Protesto da Torcida Organizada
A torcida organizada do Athletico, conhecida como Os Fanáticos, realizou um protesto nesta sexta-feira, dia 13, em resposta à morte do torcedor Leandro Souza. O jovem, que tinha 23 anos, faleceu após um incidente envolvendo a Polícia Militar quando retornava da Arena da Baixada, onde o Athletico havia vencido o Santos. O evento ocorreu no bairro Boqueirão, localizado na zona sul da capital paranaense.
Circunstâncias da Morte de Leandro Souza
Leandro estava acompanhado de um grupo de torcedores que voltava do estádio e desembarcou no Terminal do Carmo, que fica a aproximadamente nove quilômetros da Arena. O grupo seguiu a pé pela vizinhança, onde cada um se dirigiria para sua residência, sob a escolta da Polícia Militar. Contudo, um confronto se iniciou com a chegada da Rotam, as Rondas Ostensivas Táticas Metropolitanas.
De acordo com relatos de testemunhas, Leandro tentou escapar da abordagem policial e pulou o muro de uma casa próxima. A versão apresentada pela Polícia Militar indica que o torcedor estava armado e teria entrado em confronto com os policiais, resultando em sua morte no local.
Contestações à Versão Oficial
No entanto, diversas testemunhas e outros torcedores do Athletico contestaram a narrativa da Polícia, afirmando que Leandro não estava armado no momento do incidente.

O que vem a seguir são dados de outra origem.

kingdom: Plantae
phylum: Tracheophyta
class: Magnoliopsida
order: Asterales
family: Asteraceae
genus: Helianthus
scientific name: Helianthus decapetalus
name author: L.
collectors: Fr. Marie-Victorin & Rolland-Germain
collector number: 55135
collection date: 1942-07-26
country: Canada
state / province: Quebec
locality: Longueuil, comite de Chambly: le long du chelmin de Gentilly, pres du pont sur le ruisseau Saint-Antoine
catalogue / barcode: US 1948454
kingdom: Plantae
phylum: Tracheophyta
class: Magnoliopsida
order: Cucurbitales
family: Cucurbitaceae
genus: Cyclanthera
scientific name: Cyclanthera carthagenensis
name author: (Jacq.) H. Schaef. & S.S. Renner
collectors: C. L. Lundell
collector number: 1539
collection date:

Em uma nota divulgada nas redes sociais, a Torcida Os Fanáticos expressou que o torcedor buscava abrigo durante a operação policial e que sua morte foi trágica e desproporcional.
Protesto na Arena da Baixada
Durante o protesto realizado na sexta-feira, os torcedores se reuniram nos arredores da Arena da Baixada, onde queimaram pneus e bloquearam um cruzamento. A mãe de Leandro, Vanessa Silva Candinho, esteve presente no local e conversou com a imprensa sobre a perda do filho.
Relato da Mãe
Em sua declaração, Vanessa expressou sua dor e indignação em relação à morte de Leandro. “O Leandro era um menino que levantava às 5h, saía às 7h para trabalhar e chegava às 20h. Não era de maldade, era trabalhador, de coração limpo. Eles mataram o meu menino. A nossa indignação é isso. Chamam torcida de vândalo, vagabundo, mas hoje a torcida foi meu socorro. Como mãe, estão sendo meu socorro hoje, nesse dia. Eu confiava muito na polícia, hoje em dia eu não confio mais. Eu sei o filho que eu tinha em casa, eu sei o que eu tenho dentro de casa”, relatou.